On balance, while the driving force in the oilcrop economy during the last two seasons was the demand for oilcakes and meals, market developments during 1998 and 1999 are expected to be more equally determined by a combination of supply and demand factors relating to the output of oilseeds on the one hand and demand for oils and cakes on the other, as well as to supply of and demand for commodities competing for land with oilseeds. Thus, prices of oils, fats, cakes and meals could continue to remain at relatively high levels, although with a rising share of oils in the total value of oilseeds.

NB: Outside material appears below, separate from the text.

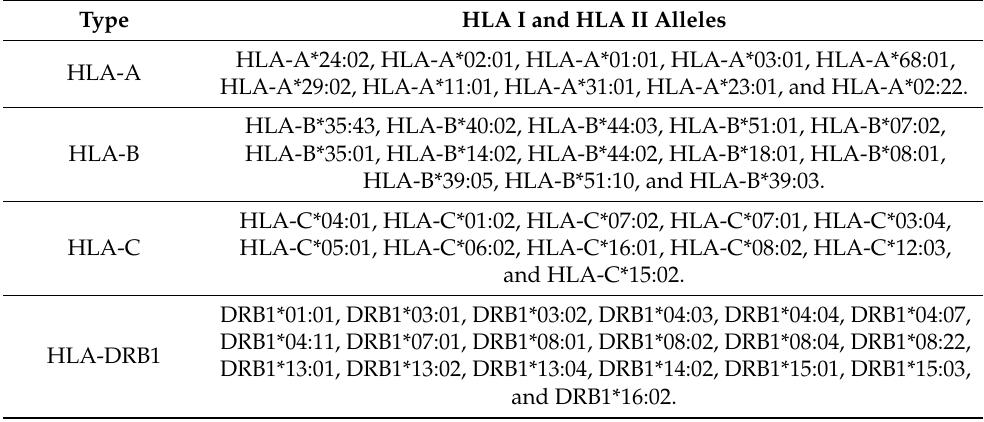
Table 8. HLA I and HLA II alleles used in this study for T-cell epitope prediction.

1/ Almost the entire volume of oilcrops harvested world-wide is crushed in order to obtain oils and fats for human nutrition or industrial purposes and cakes and meals used as feed ingredients. Therefore, rather than referring to oilseeds, the analysis of the market situation is mainly undertaken in terms of oils/fats and cakes/meals. Hence, production data for oils (cakes) refer to the oil (cake) equivalent of that part of the total crop which is available for crushing, regardless of whether it is crushed in producing countries or shipped in unprocessed form for crushing in the importing country, while the data on trade in oils and cakes refer to the sum of trade in oils and cakes plus the oil and cake equivalent of oilseed trade.
2/ Soybeans, cottonseed, groundnuts, sunflowerseed, rapeseed, palm kernels and copra.
3/ For detailed figures see Appendix Table A.13.